A posição periclitante de Paulo Guedes (Economia) foi agravada pelo enfrentamento do coronavírus. Sob pressão do Congresso, um autointitulado liberal foi forçado a improvisar, no espaço de uma quinzena, o mais ambicioso pacote de auxílio econômico do país desde a Crise de 1929 – em detrimento da retórica de austeridade e expectativas de sanear as finanças públicas. Ao mesmo tempo, políticas de contenção da epidemia jogavam o país da estagnação de 2019 rumo ao precipício econômico. De acordo com o Banco Mundial, a contração no ano supera 3% do PIB. Um coquetel volátil de desaquecimento, desemprego, inflação insinuante e pressão por seguridade social implodiu os planos do “posto Ipiranga”.

O Covid-19 trouxe enormes desafios para um pacto federativo corroído. Diferentes governos estaduais e municípios decretam quarentenas, lockdowns e a flexibilização dos mesmos – ao passo que o Planalto hesita, com a base rachada e portador de más notícias. A incapacidade de produzir uma ação coordenada entre diferentes níveis de autoridade e as controvérsias entre ‘partidários’ da economia e da saúde públicas aceleraram a disseminação da doença.

No momento em que se rompem os elos entre os grupos que viabilizaram Bolsonaro, uma recomposição política está em curso no Brasil, após 100 mil casos de coronavírus. Como nos impeachments de 1992 e 2016, o cenário de 2020 aponta para uma convergência ao centro. Um conservadorismo moderado sob a égide dos grandes partidos da Nova República – PMDB e PFL/DEM – foi a resultante das quedas de Fernando Collor de Mello e Rousseff.
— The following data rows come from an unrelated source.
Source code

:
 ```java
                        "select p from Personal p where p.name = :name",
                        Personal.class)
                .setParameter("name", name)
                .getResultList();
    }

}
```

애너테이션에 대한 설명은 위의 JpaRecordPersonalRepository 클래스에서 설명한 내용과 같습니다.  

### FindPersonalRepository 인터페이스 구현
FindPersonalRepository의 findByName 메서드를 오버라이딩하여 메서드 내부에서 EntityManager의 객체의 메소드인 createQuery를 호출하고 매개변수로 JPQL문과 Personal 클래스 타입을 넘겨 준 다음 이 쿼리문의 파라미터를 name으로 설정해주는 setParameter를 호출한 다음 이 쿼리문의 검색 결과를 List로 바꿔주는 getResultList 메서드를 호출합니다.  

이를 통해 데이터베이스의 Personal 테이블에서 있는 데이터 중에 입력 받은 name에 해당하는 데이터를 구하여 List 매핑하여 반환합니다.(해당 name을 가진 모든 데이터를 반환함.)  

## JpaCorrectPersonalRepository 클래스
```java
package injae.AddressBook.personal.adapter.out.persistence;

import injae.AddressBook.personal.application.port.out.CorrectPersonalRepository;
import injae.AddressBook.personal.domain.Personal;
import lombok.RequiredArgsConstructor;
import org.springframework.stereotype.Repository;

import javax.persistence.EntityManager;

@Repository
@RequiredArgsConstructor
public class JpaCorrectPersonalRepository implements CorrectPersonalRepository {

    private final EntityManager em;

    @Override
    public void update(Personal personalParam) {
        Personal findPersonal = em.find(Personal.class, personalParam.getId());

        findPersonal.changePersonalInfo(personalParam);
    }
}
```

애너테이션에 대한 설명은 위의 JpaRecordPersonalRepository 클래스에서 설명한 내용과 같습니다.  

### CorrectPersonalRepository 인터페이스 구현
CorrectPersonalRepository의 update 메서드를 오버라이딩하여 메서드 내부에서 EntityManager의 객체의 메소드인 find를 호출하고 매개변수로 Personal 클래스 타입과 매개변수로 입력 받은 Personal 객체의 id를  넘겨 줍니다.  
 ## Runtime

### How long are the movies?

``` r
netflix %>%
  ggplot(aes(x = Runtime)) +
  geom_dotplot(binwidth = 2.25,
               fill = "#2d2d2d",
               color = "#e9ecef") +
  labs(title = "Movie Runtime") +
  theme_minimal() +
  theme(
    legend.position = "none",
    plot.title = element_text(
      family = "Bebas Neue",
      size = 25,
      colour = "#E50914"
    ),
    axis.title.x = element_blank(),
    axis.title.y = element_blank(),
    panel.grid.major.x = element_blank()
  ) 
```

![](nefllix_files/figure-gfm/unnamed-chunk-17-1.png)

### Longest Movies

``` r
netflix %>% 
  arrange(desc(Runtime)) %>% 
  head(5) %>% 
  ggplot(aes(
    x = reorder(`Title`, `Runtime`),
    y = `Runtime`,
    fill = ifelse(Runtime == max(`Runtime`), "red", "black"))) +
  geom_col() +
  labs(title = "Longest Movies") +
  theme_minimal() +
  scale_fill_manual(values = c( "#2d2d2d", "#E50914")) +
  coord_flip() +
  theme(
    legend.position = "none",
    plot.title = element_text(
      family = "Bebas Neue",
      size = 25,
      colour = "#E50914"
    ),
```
A condução partilhada do enfrentamento da doença é uma dos caminhos para lograr essa acomodação.
Além das denúncias de Moro, a renegociação de papéis entre elites tradicionais é insuficiente para pavimentar um novo governo. Após a composição de governos improvisados, Itamar Franco e Temer buscaram alhures inspirações para inovações políticas. Os grupos recém-chegados ao poder buscarão elementos para legitimar sua participação sobre novas bases.

Mais uma vez neste século, o Brasil se vê numa sobreposição de crises, carente de um projeto estruturado, sustentável, inclusivo de futuro. Navegando no ritmo de turbulência recorrente, o país novamente se desconhece.

Os desafios de 2020 ressaltaram essa inconveniência. Às vésperas do segundo bicentenário da independência, ainda há tempo para trazer respostas.